INPUT FOR THIS TASK: Begin

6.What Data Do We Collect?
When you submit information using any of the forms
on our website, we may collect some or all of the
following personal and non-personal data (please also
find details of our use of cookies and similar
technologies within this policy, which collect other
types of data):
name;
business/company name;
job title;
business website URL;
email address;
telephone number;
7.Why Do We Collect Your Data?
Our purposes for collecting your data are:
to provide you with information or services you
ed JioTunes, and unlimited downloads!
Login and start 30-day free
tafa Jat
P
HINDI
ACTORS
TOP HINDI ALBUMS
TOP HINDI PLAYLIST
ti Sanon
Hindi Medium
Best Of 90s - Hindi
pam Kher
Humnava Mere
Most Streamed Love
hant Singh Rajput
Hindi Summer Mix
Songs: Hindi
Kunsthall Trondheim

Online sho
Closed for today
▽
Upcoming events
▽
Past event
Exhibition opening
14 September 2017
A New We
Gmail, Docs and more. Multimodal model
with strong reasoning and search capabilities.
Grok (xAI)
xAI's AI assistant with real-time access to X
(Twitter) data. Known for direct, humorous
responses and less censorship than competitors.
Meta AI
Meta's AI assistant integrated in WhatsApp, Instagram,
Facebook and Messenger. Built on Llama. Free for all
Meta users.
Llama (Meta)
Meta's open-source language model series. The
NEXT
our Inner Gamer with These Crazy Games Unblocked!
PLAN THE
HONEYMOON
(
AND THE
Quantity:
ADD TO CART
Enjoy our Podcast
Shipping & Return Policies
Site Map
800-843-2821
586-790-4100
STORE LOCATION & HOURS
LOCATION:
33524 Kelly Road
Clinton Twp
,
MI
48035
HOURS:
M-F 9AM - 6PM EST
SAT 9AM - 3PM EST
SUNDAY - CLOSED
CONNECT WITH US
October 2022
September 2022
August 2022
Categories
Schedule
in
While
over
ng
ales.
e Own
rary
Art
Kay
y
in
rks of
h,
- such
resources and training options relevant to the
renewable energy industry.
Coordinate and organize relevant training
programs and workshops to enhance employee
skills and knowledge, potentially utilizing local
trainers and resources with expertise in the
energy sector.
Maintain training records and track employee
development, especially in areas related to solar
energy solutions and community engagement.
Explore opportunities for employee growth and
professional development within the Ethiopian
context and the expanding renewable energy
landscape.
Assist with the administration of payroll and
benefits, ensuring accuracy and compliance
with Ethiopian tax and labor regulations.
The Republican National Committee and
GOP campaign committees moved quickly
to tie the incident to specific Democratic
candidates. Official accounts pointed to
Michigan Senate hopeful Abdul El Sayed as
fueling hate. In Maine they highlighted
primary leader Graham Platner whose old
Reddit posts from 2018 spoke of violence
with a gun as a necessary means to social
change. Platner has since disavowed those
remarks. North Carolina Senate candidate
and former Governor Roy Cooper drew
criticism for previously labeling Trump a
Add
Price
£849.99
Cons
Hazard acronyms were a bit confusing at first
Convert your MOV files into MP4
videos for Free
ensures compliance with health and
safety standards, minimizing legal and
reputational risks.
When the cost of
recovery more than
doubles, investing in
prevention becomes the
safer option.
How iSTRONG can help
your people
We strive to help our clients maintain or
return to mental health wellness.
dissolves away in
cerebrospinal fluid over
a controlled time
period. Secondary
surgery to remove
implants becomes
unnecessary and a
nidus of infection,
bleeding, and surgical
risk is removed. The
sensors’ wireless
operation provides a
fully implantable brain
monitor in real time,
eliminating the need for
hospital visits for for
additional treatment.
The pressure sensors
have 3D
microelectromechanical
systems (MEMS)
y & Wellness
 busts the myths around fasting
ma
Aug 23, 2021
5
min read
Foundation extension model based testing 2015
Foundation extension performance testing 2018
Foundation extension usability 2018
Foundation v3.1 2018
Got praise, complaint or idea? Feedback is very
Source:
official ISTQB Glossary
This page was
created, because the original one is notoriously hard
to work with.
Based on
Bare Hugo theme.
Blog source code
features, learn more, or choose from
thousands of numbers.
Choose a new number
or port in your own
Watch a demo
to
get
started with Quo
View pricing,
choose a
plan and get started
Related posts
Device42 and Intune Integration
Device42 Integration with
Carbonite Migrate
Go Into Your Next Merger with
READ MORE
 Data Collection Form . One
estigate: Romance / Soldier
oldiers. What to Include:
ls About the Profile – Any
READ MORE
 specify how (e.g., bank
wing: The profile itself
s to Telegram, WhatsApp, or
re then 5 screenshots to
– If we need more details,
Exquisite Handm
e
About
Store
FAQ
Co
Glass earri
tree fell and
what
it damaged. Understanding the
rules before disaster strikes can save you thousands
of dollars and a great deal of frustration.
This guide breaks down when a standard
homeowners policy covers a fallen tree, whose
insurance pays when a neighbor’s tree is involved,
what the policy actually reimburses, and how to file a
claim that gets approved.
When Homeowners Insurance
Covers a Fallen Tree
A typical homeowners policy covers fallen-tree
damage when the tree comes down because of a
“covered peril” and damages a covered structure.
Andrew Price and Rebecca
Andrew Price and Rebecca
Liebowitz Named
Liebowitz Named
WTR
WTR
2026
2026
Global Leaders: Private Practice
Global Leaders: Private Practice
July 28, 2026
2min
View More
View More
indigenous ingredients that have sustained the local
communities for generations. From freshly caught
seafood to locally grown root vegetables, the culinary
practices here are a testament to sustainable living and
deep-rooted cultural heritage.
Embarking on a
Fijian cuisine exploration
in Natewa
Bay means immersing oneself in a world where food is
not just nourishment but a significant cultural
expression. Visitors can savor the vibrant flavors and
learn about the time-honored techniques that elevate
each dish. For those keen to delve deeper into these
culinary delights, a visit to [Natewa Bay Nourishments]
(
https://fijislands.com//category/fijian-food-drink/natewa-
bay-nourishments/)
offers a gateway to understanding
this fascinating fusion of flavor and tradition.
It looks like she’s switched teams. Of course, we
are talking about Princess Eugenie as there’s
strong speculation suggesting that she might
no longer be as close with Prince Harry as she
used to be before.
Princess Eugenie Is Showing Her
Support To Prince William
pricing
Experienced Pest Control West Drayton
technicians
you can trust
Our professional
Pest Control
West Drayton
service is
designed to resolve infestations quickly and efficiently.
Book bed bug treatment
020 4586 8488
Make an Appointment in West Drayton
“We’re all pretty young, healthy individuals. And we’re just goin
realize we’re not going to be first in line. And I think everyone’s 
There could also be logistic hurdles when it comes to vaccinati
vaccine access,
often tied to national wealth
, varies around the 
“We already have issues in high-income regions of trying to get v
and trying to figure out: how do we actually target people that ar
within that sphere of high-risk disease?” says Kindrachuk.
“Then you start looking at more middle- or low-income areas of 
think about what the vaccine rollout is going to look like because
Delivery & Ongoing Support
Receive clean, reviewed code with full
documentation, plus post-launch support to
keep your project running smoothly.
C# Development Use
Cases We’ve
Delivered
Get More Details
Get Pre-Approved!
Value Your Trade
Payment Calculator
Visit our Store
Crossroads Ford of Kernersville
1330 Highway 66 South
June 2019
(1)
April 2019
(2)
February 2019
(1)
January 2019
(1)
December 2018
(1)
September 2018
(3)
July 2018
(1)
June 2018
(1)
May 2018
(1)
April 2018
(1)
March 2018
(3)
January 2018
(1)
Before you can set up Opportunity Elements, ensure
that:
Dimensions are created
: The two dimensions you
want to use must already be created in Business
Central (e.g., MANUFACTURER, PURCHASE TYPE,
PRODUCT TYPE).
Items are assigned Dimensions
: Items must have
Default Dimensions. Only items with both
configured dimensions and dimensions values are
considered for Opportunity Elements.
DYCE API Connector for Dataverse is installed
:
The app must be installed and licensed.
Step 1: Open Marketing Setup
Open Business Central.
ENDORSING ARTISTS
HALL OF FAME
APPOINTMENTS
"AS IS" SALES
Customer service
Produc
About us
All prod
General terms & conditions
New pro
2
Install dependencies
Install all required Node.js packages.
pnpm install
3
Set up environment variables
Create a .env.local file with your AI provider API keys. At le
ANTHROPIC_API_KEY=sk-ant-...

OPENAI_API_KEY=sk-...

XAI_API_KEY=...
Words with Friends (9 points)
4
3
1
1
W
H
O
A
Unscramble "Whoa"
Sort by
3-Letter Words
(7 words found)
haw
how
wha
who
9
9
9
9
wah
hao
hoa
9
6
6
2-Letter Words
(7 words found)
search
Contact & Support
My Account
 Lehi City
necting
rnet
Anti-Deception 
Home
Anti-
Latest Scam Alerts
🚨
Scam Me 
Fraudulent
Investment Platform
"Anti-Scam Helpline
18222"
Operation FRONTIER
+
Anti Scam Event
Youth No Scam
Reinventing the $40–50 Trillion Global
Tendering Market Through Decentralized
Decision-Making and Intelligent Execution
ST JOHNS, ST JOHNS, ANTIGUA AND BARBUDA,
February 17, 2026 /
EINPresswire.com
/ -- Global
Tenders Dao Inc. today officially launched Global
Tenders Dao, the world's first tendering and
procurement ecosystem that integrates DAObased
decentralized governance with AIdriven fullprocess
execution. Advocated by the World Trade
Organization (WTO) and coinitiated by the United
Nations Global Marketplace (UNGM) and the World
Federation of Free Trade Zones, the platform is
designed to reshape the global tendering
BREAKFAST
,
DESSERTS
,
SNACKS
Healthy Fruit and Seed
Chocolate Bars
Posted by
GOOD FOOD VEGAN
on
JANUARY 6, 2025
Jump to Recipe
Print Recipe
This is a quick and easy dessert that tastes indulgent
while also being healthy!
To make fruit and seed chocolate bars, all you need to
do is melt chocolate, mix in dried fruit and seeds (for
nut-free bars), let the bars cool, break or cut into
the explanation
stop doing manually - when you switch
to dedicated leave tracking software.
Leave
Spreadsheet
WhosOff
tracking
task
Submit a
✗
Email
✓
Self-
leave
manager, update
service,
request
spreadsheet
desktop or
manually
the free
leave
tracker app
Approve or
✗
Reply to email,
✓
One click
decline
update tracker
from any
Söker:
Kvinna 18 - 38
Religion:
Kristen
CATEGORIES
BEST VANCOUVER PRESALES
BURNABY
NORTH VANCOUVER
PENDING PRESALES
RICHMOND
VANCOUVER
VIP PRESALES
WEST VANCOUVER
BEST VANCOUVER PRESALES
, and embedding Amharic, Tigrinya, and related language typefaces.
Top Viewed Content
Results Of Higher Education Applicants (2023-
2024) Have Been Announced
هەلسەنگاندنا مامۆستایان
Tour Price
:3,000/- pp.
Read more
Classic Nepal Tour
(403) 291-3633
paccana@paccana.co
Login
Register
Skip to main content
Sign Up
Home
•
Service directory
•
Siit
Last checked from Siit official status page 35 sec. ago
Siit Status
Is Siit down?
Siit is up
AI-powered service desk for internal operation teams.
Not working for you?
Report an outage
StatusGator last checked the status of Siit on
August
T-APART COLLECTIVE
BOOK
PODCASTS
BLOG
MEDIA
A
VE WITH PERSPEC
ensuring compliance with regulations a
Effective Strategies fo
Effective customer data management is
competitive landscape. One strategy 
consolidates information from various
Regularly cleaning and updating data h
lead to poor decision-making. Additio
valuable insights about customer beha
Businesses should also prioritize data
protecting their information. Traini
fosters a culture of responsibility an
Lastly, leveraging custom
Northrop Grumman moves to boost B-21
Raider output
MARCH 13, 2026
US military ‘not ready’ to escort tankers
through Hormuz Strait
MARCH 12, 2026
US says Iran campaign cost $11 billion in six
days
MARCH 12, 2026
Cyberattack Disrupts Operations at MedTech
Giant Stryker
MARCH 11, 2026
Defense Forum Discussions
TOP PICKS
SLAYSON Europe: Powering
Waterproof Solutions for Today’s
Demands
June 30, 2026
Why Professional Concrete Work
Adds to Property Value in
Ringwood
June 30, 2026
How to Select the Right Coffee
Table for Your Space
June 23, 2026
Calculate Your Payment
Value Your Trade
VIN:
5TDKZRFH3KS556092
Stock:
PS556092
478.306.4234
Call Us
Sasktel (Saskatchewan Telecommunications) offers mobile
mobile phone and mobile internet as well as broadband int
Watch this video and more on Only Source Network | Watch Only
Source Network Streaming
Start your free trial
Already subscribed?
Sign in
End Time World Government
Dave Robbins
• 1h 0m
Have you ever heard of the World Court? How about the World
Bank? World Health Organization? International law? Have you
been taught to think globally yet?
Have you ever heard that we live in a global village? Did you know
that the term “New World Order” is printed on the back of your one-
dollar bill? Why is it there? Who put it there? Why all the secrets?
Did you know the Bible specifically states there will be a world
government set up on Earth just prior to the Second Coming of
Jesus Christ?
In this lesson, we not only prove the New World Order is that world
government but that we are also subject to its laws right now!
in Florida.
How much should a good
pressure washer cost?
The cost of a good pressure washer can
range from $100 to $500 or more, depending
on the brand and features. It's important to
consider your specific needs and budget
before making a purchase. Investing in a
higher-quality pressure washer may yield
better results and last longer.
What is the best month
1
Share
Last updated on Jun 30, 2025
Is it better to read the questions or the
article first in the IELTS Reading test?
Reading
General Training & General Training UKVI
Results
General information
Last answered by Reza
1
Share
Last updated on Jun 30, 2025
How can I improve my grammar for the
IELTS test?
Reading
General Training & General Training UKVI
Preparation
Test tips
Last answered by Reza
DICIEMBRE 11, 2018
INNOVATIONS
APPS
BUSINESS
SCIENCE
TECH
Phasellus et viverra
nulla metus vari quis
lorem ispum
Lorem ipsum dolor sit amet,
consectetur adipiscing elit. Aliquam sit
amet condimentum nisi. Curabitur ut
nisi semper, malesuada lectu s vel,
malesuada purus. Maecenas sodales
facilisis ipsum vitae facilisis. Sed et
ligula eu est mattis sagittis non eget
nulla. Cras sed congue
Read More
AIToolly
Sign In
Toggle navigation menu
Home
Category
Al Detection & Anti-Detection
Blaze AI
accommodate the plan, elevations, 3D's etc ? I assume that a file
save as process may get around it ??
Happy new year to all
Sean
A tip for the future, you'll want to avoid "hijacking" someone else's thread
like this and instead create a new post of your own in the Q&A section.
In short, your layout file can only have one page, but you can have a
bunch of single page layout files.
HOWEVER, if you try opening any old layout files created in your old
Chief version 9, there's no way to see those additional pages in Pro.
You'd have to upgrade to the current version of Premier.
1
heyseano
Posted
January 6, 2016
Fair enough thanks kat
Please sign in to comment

INPUT FOR THIS TASK: End

Retype everything from the start of the entries down to and including the line that contains "find details of".

6.What Data Do We Collect?
When you submit information using any of the forms
on our website, we may collect some or all of the
following personal and non-personal data (please also
find details of our use of cookies and similar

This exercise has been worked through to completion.